Current recession could be worse
Most of us college kids weren’t alive then, but things were a whole lot worse in the mid to late 1970s. Our nation was just a few years removed from the Vietnam War, arguably the first war we ever lost. Our president had recently resigned due to the Watergate scandal. Additionally, there were long lines at the gas pump caused by a shortage of gas due to the Arab oil embargo. The Soviet Union was invading Afghanistan in an attempt to become an imperialist power. Economically it was the worst as unemployment was at 11.3 percent, interest rates were at 21 percent and inflation was a ridiculously high 13.5 percent. For the first time in our nation’s history we were facing the economic paradox of stagflation, which is when inflation and economic stagnation are occurring simultaneously.
If you consider our current economic numbers with unemployment at just 8.1 percent, and inflation at just .03 percent as of January of this year, the late 1970s certainly have us beat in the crisis department.
By the late 1980s, America was wrapping up the Cold War with the Soviet Union. This signified the first time a super power was defeated without engaging directly in a battle. Our economy in the late 1980s was so good that some people were complaining that it had become “a decade of greed.” In addition, oil was plentiful and cheap, and our top national concern was who shot J.R.?
How did the U.S. go from multiple national crises in the 1970s to a rather peaceful 1980s? The answer is surprisingly simple; the federal government did extremely little. As President, Jimmy Carter avoided war at all costs both with the Soviet Union and with Iran over the hostage crisis. An aggressive confrontation with Iran, which geographically is dangerously close to the Soviet Union could have triggered a hot war between the two Cold War rivals. Emboldening the Soviet Union this way would have likely prolonged their demise by years or potentially changed the outcome of the Cold War entirely. The other great thing Jimmy Carter did was not overspending. If many of the current Congressional Republicans and Democrats were put in Carter’s position then, they probably would have used the opportunity to balloon the federal budget and the deficit. President Carter may have been one of our most liberal Presidents, but his fiscal conservatism and respectful foreign policy cleared the way for President Reagan to end the crises.
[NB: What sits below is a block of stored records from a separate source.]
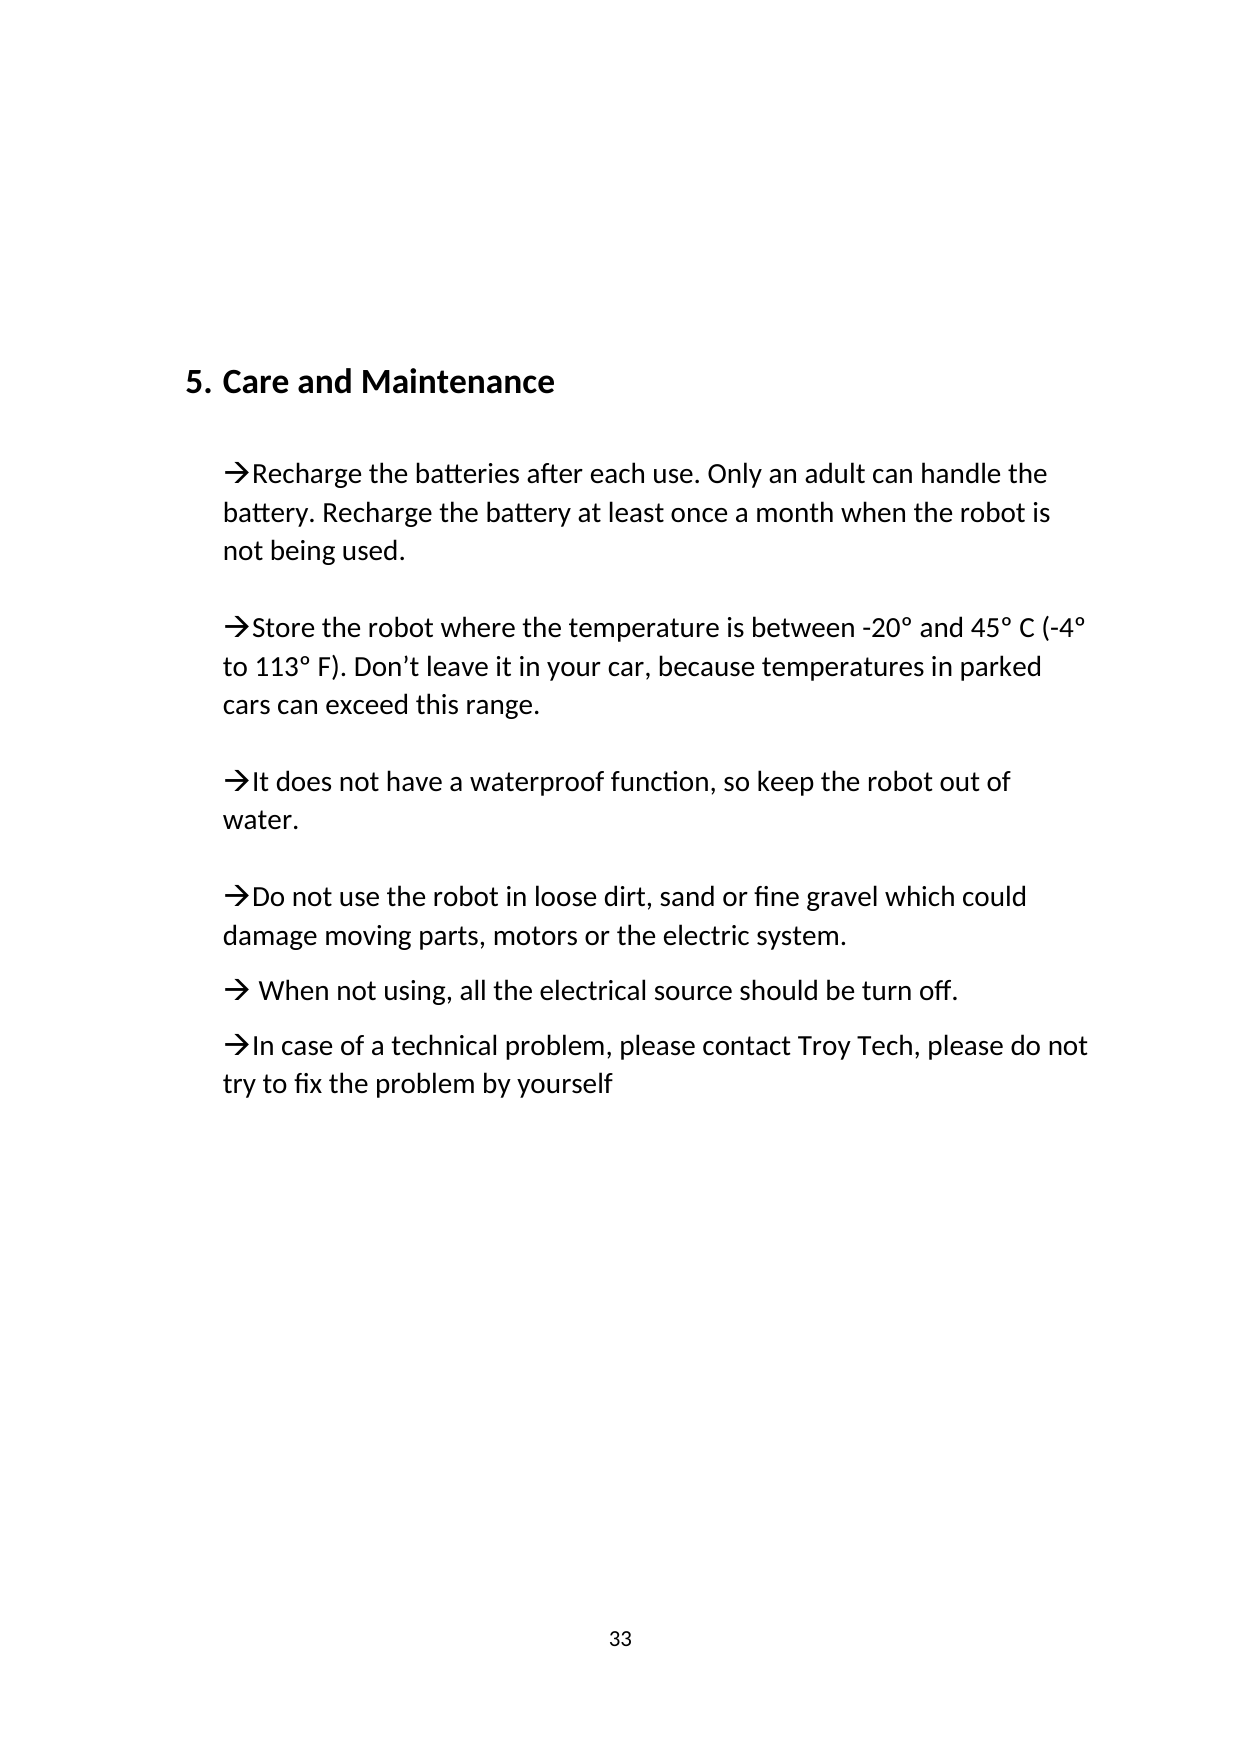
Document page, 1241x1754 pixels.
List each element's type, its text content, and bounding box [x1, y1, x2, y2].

list Care and Maintenance [185, 359, 1093, 402]
list Store the robot where the temperature is between -20º and 45º C (-4º to 113º F). Don’t leave it in your car, because temperatures in parked cars can exceed this range. [223, 609, 1093, 722]
list In case of a technical problem, please contact Troy Tech, please do not try to fix the problem by yourself [223, 1027, 1093, 1101]
list Do not use the robot in loose dirt, sand or fine gravel which could damage moving parts, motors or the electric system. [223, 878, 1093, 952]
list It does not have a waterproof function, so keep the robot out of water. [223, 763, 1093, 837]
list Recharge the batteries after each use. Only an adult can handle the battery. Recharge the battery at least once a month when the robot is not being used. [223, 456, 1093, 568]
text When not using, all the electrical source should be turn off. [148, 972, 1093, 1007]
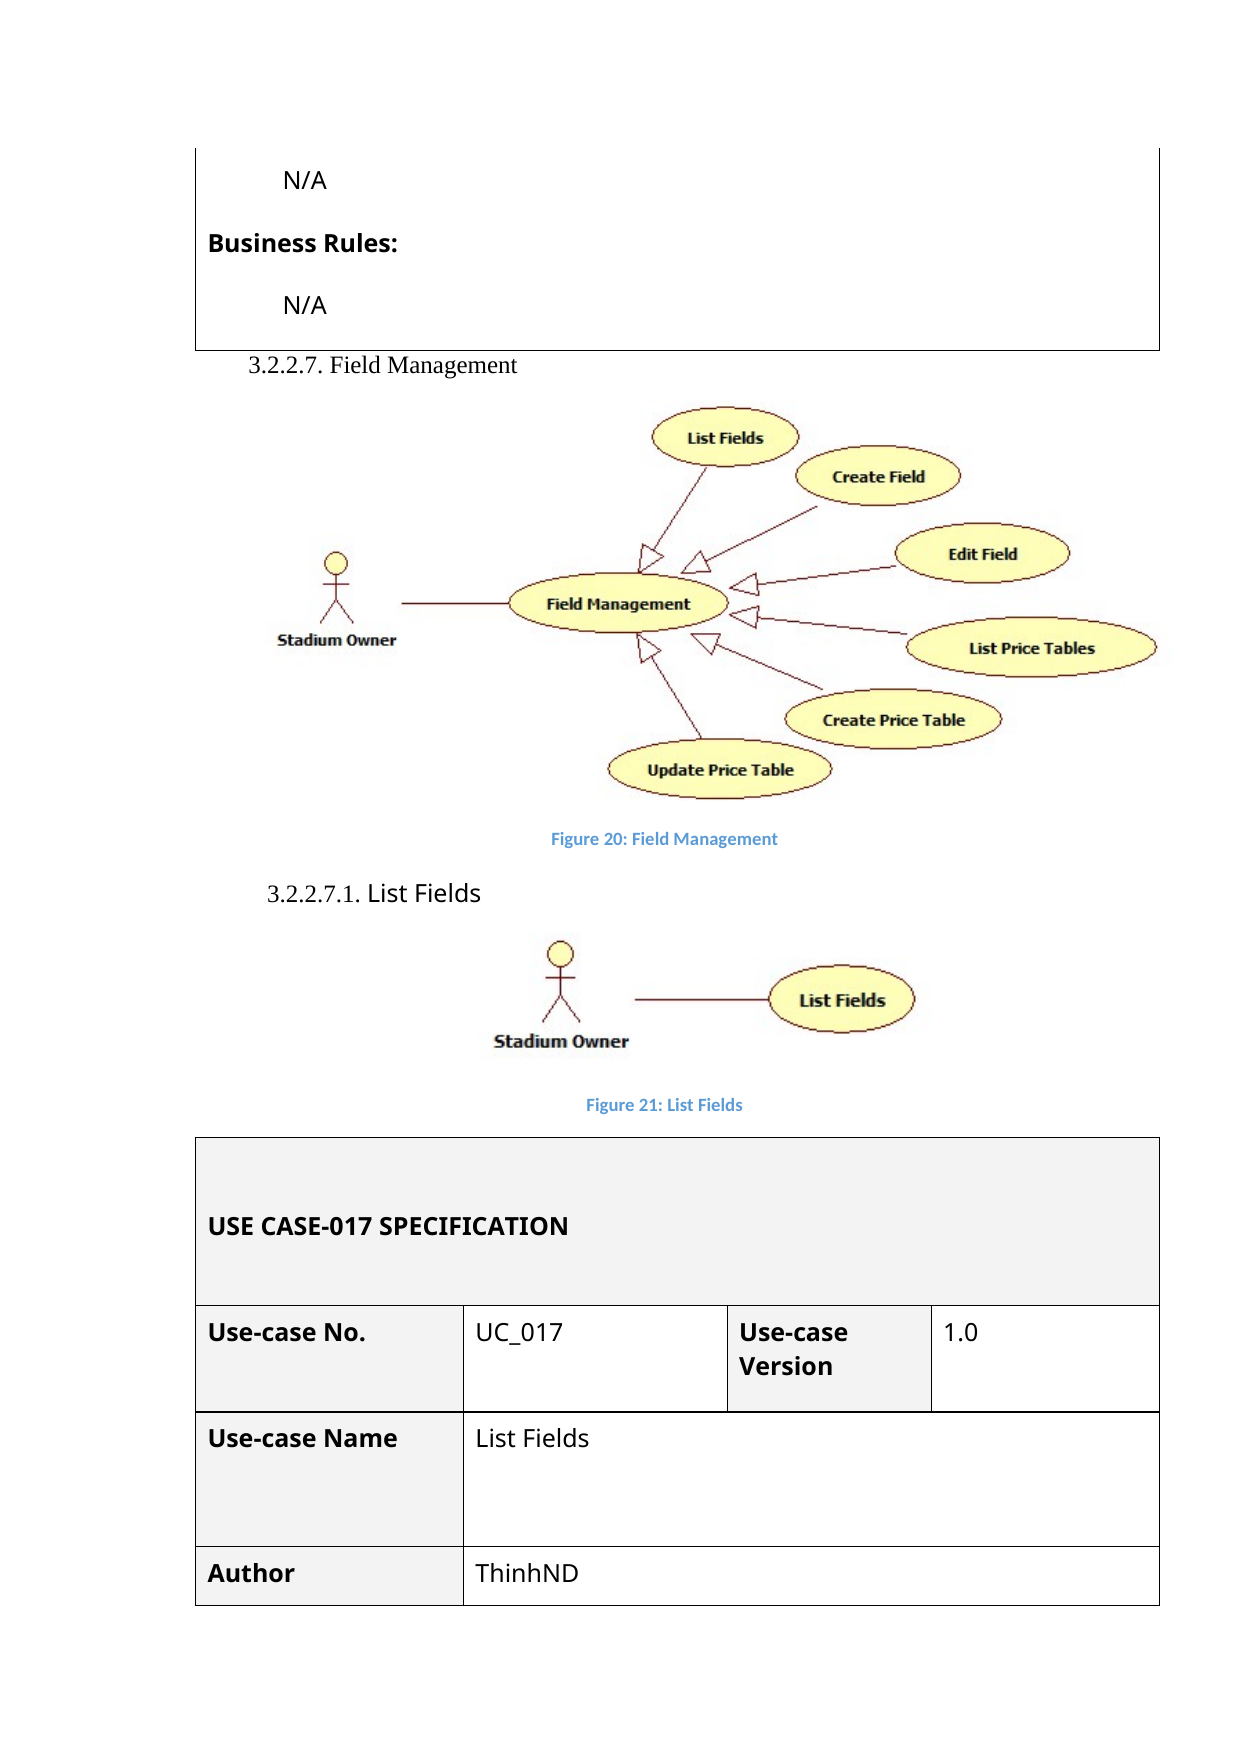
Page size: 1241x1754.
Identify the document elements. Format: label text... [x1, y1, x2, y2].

table_cell Author [196, 1547, 463, 1605]
picture [456, 908, 947, 1092]
text Figure 24: List Fields [207, 1093, 1122, 1116]
text Figure 23: Field Management [207, 828, 1122, 851]
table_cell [196, 154, 1159, 350]
table_cell Use-case Name [196, 1413, 463, 1546]
table_cell Use-case No. [196, 1306, 463, 1411]
table_cell Use-case Version [728, 1306, 931, 1411]
subtitle Field Management [248, 351, 1122, 379]
table_cell 1.0 [932, 1306, 1159, 1411]
table_cell UC_017 [464, 1306, 727, 1411]
table_header USE CASE-017 SPECIFICATION [196, 1138, 1159, 1305]
picture [243, 379, 1185, 827]
table_cell List Fields [464, 1413, 1159, 1546]
subtitle List Fields [267, 876, 1122, 909]
table_cell ThinhND [464, 1547, 1159, 1605]
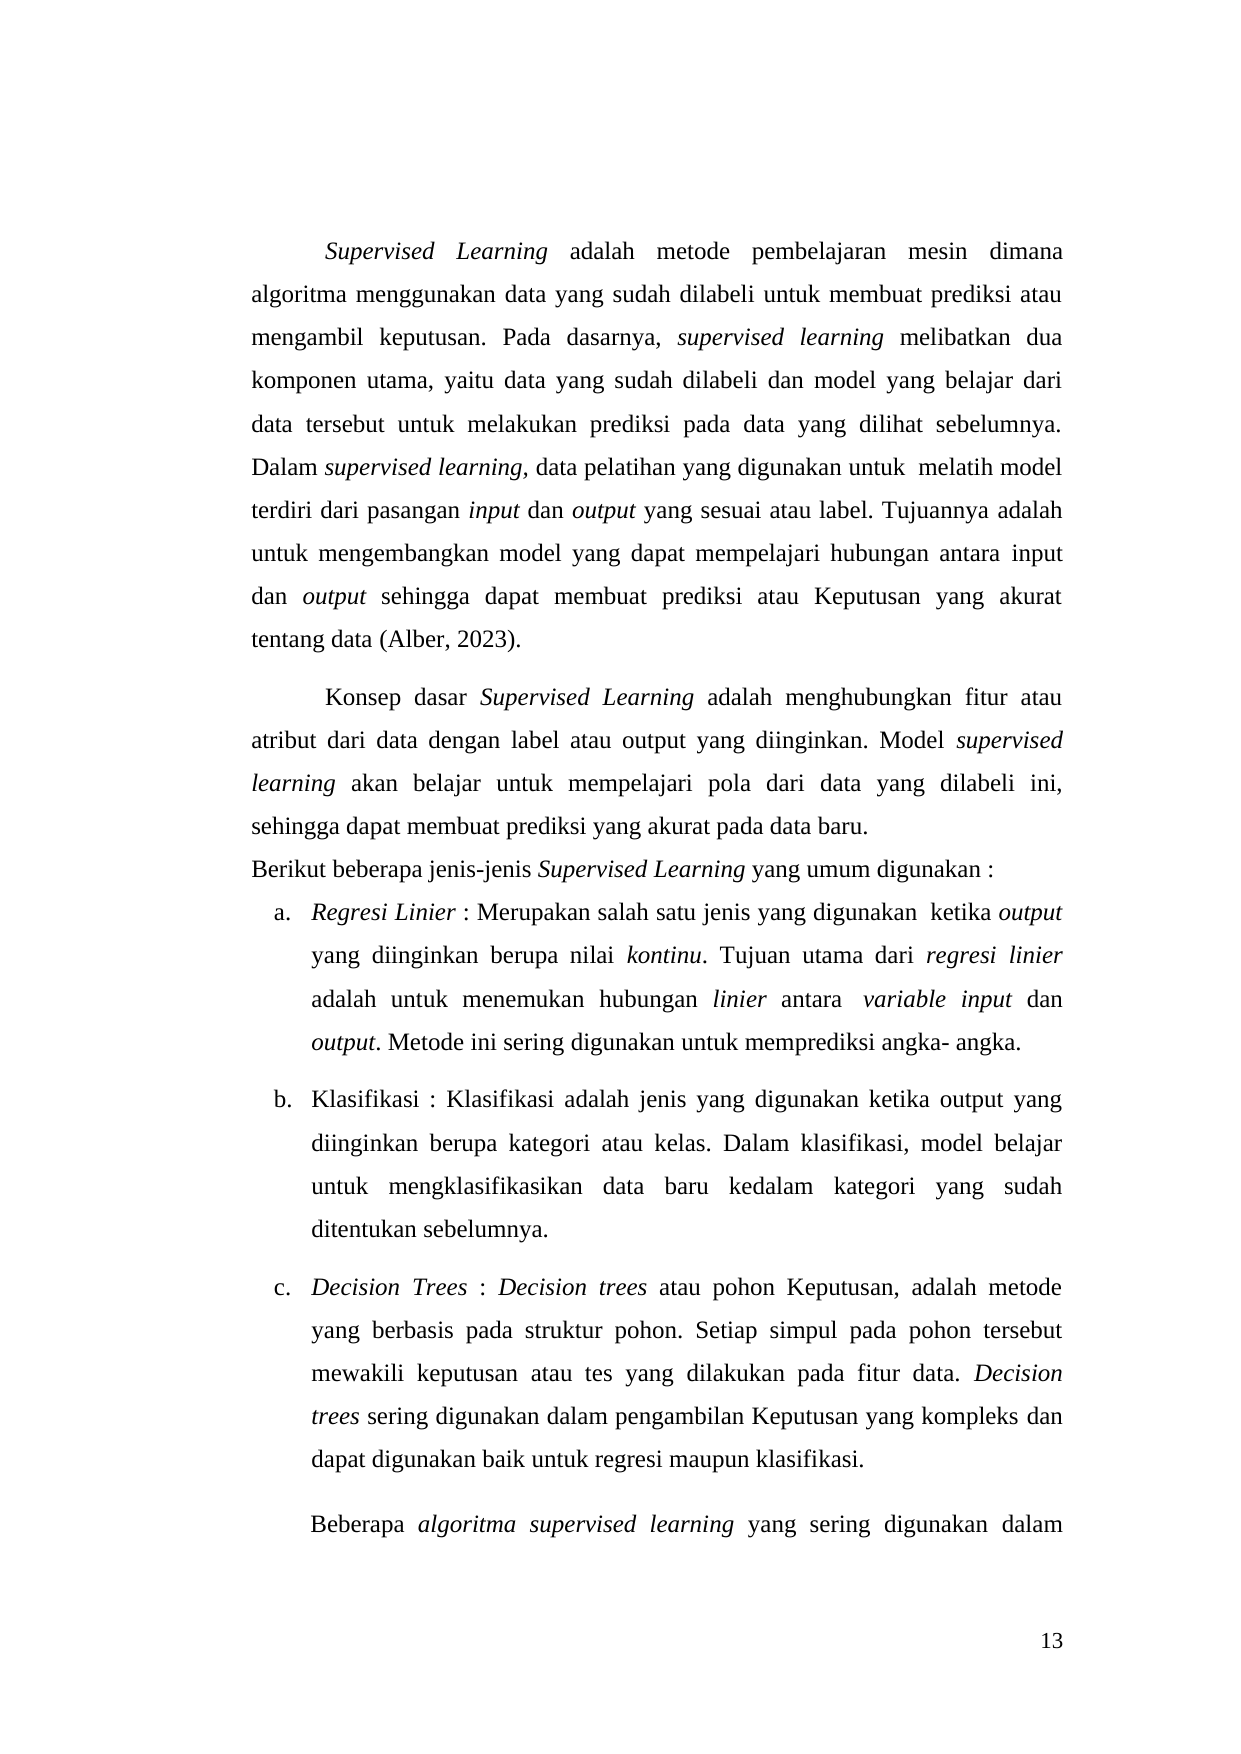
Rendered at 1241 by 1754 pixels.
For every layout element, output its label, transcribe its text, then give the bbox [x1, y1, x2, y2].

How did President Reagan end the crises of the 1970s? He didn’t do much either. He cut government size, saying “government isn’t the solution to the problem, government is the problem.” He also lowered taxes on all working Americans so that instead of investing in the government, people could invest more in themselves and the economy. Most amazingly President Reagan won the Cold War without firing a single bullet. The way he did this was by proposing ridiculous defense enhancements like the Strategic Defense Initiative (nicknamed Star Wars by critics), which would militarize satellites with missiles that could serve both a defensive and offensive purpose. The Soviet Union saw him proposing these militarization plans and they felt they needed to keep up. What they didn’t realize was that a communist economy can never be as productive as a capitalist economy. Their attempts at militarization crippled their economy leading to widespread protest and eventual political reform.
There may have been a few other minor things done by Presidents Carter and Reagan that history will quickly forget. But throughout their years in office the word nationalization was not thrown around, especially in terms of financial institutions and health care. Companies were failing left and right, but neither president ever considered offering them a bailout. Labor unions frequently requested more rights, but Presidents Carter and Reagan had the foresight to see that it doesn’t help the economy to give into labor unions during a recession. Both presidents understood that the economy fluctuates in cycles, it expands and retracts. President Reagan understood the crisis wasn’t caused by a failure in capitalism, but instead because of too much government intervention in what should be a capitalist economy.
Our nation has gone through many economic downturns, including a depression. And they all have one thing in common: as a nation we survived each of them. It wasn’t always easy, but the innate independent spirit of the American people to make our own way without government help has made us the people we are today. This might be the first real crisis of our generation, but our nation has survived much harder crises. And our nation survived those crises on our own, without government bailouts and near trillion dollar pork laden “stimulus” packages. There might be tough times now, but no matter what the statistics say; we will survive. After all, the one thing that statistics don’t measure is the spirit of the American people.